Hey there, it’s Jacob at Retention.Blog 👋
I got tired of reading high-level strategy articles, so I started writing actionable advice I would want to read.
Every Tuesday I share practical learnings you can apply to your business.
You launched a new push notification campaign. How do you know if it performs?
The gold standard is incrementality testing.
This answers the question: What percent of users would have converted anyway if you had not sent this message?
How do we do that?
We add a control or hold-out group.
Send 50% of your users the message, and send 50% of your users nothing different from the existing experience. Then measure the difference in conversion rates.
That’s it.
Well, almost.
You also need to:
Form an educated hypothesis
Calculate sample sizes
Figure out your baseline conversion rate
Based on those sample sizes figure out how long you need to run your experiment for
Design your experiment so you’re isolating variables and testing one thing at a time
Don’t pause your experiment once you reach stat sig and let it run the full experiment length
Make sure your audiences are truly randomized and not biased
Verify that users are receiving the same variant if they can be exposed multiple times
Check that there aren’t other experiments currently running in the same area that may invalidate your results
Decide on success criteria in advance so there isn’t debate whether the test was successful or not
Check that you’re recording the necessary events to measure the success criteria
Then actually launch the test
and then once the test is finished running, don’t forget to check the results and scale the winning variant.
But Jacob, that sounds like a lot of work…
Yeah, no shit.
What separates top growth teams from the rest?
Doing this process 100-1000 times a year.

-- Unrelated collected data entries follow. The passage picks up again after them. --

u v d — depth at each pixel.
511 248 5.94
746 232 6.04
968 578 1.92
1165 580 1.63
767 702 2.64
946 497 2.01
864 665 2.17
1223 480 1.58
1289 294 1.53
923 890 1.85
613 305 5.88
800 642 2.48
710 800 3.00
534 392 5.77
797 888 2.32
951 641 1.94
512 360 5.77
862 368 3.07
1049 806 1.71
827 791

Do you feel like you confidently run experiments successfully every time?
Then stop reading here :)
If not, I’ll try to answer all the above bullet points and more.
We’ll start at the beginning:
How do you form a hypothesis?
Start with your goals - what are you trying to impact?
What is the problem you want to fix?
What are you going to change?
Why do you think your idea or solution is the right one?
For example:
Goal: We want to increase the percentage of people starting a trial
Problem: People don’t understand the value our product offers
Change: Update copy on the paywall
Rationale: We surveyed our users who subscribed and they said the value this particular feature, but we don’t talk about that on our paywall
Hypothesis: New users don’t understand the value of our product and are interested in feature X. By adding a copy line to our new user paywall calling out this feature, we’ll increase trial start rates.
Notes: The hypothesis doesn’t contain the estimated lift or projection.
What should you test?
Test ideas and concepts that are meaningfully different.
There is a time and place for small optimizations, but until you have a solid understanding of your user base and what works and what doesn’t, you want each variant to be a significant change.
The worst possible result is not your experiment failing, the worst outcome is that the test is inconclusive and you didn’t learn anything.
Not learning and wasting time is much more likely with small changes
Our goal is always learning. Whoever can learn the fastest wins.
Of course, don’t test stupid ideas because it’s a big change.
Test two different things that both have a strong chance of succeeding.
The tricky part comes when you remember you should isolate variables and only change one thing at a time.
This doesn’t mean you can only change one word in a sentence of an email but try to only test copy or only test a new image. Or for a push notification don’t change the copy and timing of when it’s sent, only change the timing.
Where do the best ideas come from?
User research, talking to customers, using your product, real quantitative analysis, things that work well for competitors or industry leaders
Now you have an idea - how do you set up the experiment?
First, figure out how many people are going to see the experiment.
You should already have this data to decide whether you launch this experiment or not, but I’ll cut you some slack this time.
Do you have historical conversion rates for this campaign or a similar campaign?
If not, that’s okay. Make an informed estimate
Do you have historical data or an estimate of the potential lift this campaign could generate?
It’s better to be conservative here. We always think our ideas are better than they are
Stick to a 50-50% A/B test whenever possible (or A/control)
I know you have 3 great ideas of possible variants and you want to test them all. Don’t do it.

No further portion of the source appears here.